In litigation, the relationship between expert and instructing solicitor is an important one. I have preached in many previous articles about the need to choose your expert with care, and not to tell the trainee to get the cheapest at the latest possible date but choose yourself an expert who is both excellent at their basic profession, but also who has taken the trouble to learn how to become a member of the second profession of expert. And if it goes wrong, it can be catastrophic. See a couple of examples in my previous blogs:
And there are plenty more morality tales on my website.
See this, from the second blog above:
The expert should be chosen carefully; it is not good enough to go for the cheapest, or the one who can take up your instructions at the last minute, the implication being that they have nothing else to do. Don’t leave the job to a junior. It is usually helpful to choose your expert early so that he can help you weed out the hopeless cases or pyrrhic victories, or help you with ADR. And it is good to have a working relationship with an expert who will look at any case without obligation, and without charge, if the matter does not proceed; one of my standard terms.
The working relationship
Whilst I am the first to admit that my position is inferior to the solicitor’s, I do have an important part to play, starting with the initial review without obligation, where I will look at the key documents and give the solicitor my notes on how I would proceed, and what it is likely to cost. If we don’t go forward together, there is no charge (and no sulking!). But as we do go forward, I am available to play an active part – if invited – in Part 36 offers, mediations, security for costs applications, and so on. But I must be properly instructed. This is from my engagement letter, to be countersigned by the solicitor. No signature, no report!
So that I can deal effectively and efficiently with your instructions, I emphasise that it is your responsibility as the instructing solicitor to:
- Keep me informed regularly about any deadlines and any timetable for the proceedings and to provide me with any order or notice making any provision in relation to expert evidence;
- Ensure that I am provided with copies of all documents, statements of case and witness statements that are relevant to the issues I have been asked to consider;
- Consult with me when applying for a hearing date, so that I can advise you of any dates when the expert is unavailable, and give us as much notice as possible of the allocated date of any Court hearing;
- Advise me when my report has been disclosed to the other party to the action and give me the opportunity to consider and comment upon other reports which deal with the same issues;
- Keep me informed of the progress of the action, including any amendments to the stated case relevant to my expert opinion.
I’m sure you will agree that this is no more than good housekeeping.
But what if your expert cannot or will not continue?
This leads us to the recent Leeds County Court case of Sajid Hussain -v- QIC Europe Ltd.
Very briefly, Mr Hussain had some cavity wall insulation done at his home.
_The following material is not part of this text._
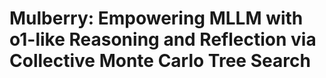 # Mulberry: Empowering MLLM with o1-like Reasoning and Reflection via Collective Monte Carlo Tree Search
It was defective, and he claimed £59,000 in damages. The contractor had gone into creditors’ voluntary liquidation, and the defendant was the PL insurer. None of that really matters at present.
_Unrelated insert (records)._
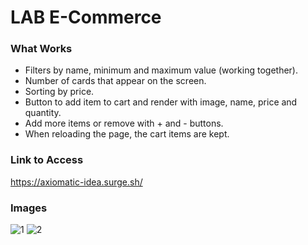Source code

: # LAB E-Commerce

### What Works
- Filters by name, minimum and maximum value (working together).
- Number of cards that appear on the screen.
- Sorting by price.
- Button to add item to cart and render with image, name, price and quantity.
- Add more items or remove with + and - buttons.
- When reloading the page, the cart items are kept.

### Link to Access
https://axiomatic-idea.surge.sh/

### Images
![1](https://user-images.githubusercontent.com/102267210/180664101-bd1f9a4f-11ca-435c-85ea-2fd81dc82896.png)
![2](https://user-images.githubusercontent.com/102267210/180664099-3bf3050d-9f01-4d03-b4f2-fd9e02f1383b.png)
The relevant matter is that the claimant’s expert was a Mr Robert Muir, who obtained a post in Saudi Arabia and said he was no longer able to continue as expert. I have to say I find this surprising; whilst I never had to give expert evidence by video in pre-covid days, I have been at hearings where other experts gave evidence by video from Iran or Majorca. And these days, we have all become accustomed to providing evidence, and even the whole hearing, by virtual means.
In Hussain, DJ Bond referred to three cases:
- In Edwards-Tubb -v- JD Wetherspoon PLC  Hughes LJ said: “It will often, perhaps normally, be proper to allow a party the option, at his own expense, of seeking a second opinion.”
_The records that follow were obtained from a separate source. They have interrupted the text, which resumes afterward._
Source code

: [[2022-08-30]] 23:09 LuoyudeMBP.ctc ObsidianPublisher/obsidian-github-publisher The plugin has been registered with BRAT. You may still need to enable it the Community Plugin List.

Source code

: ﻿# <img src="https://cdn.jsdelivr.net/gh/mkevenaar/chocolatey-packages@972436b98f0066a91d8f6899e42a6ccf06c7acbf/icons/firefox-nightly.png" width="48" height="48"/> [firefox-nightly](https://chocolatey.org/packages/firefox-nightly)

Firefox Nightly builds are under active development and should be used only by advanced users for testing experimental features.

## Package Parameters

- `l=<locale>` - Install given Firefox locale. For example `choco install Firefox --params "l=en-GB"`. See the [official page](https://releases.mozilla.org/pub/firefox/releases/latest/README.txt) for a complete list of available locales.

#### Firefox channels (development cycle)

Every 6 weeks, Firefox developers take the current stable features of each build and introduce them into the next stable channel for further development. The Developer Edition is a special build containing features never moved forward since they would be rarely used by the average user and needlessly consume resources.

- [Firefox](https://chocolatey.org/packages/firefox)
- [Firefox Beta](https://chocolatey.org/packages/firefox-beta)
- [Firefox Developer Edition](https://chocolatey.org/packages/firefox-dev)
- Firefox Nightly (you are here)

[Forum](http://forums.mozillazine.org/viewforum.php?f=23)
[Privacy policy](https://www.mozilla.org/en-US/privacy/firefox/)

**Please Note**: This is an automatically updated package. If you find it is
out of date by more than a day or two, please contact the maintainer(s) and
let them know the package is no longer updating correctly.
- In Adams -v- Allen & Overy  Foskett J said that the expert’s unwillingness to continue “…constitutes a good reason why [the party] should not want to call him. His reasons are a matter for him, and I am not convinced he has to justify himself.”
- In Murray -v Devenish  Gross LH said “…ordinarily a party will not be deprived of his or her expert of choice and will not be forced to rely on an expert in whom that party has lost confidence, but expert shopping is to be and will be discouraged.”
So, barring expert shopping, it seems the courts are quite relaxed about allowing a change of expert.
So what happened in the present case?
DJ Bond did allow the claimant to change expert, for these reasons:
- Mr Muir’s reasons for wanting to stand down were unconvincing, but he went to considerable lengths to justify his decision, and it was quite apparent that he did not want to act.
- The defendant had had no engagement with Mr Muir.
- There would have been logistical difficulties in bringing an unwilling Mr Muir before the court from Saudi Arabia.
- The ultimate objective in all cases is to try cases justly. In the present case, things were at an early stage, there would be no adverse effect on the court’s timetable and the defendant may be subject to extra expense in responding to a new expert’s report, but that could be compensated for in costs. If the application to replace Mr Muir had been rejected, that could have left the claimant with an unwilling expert or no expert at all, on matters which were central to the case.
So we go back to the first principle, CPR 1.1 that the court has the overriding objective to deal with cases “justly and at proportionate cost.”
But I still return to my recurring theme, that solicitors should choose their experts with care. And an indication that the chosen expert is likely to remain in the UK for the duration of the case is always helpful!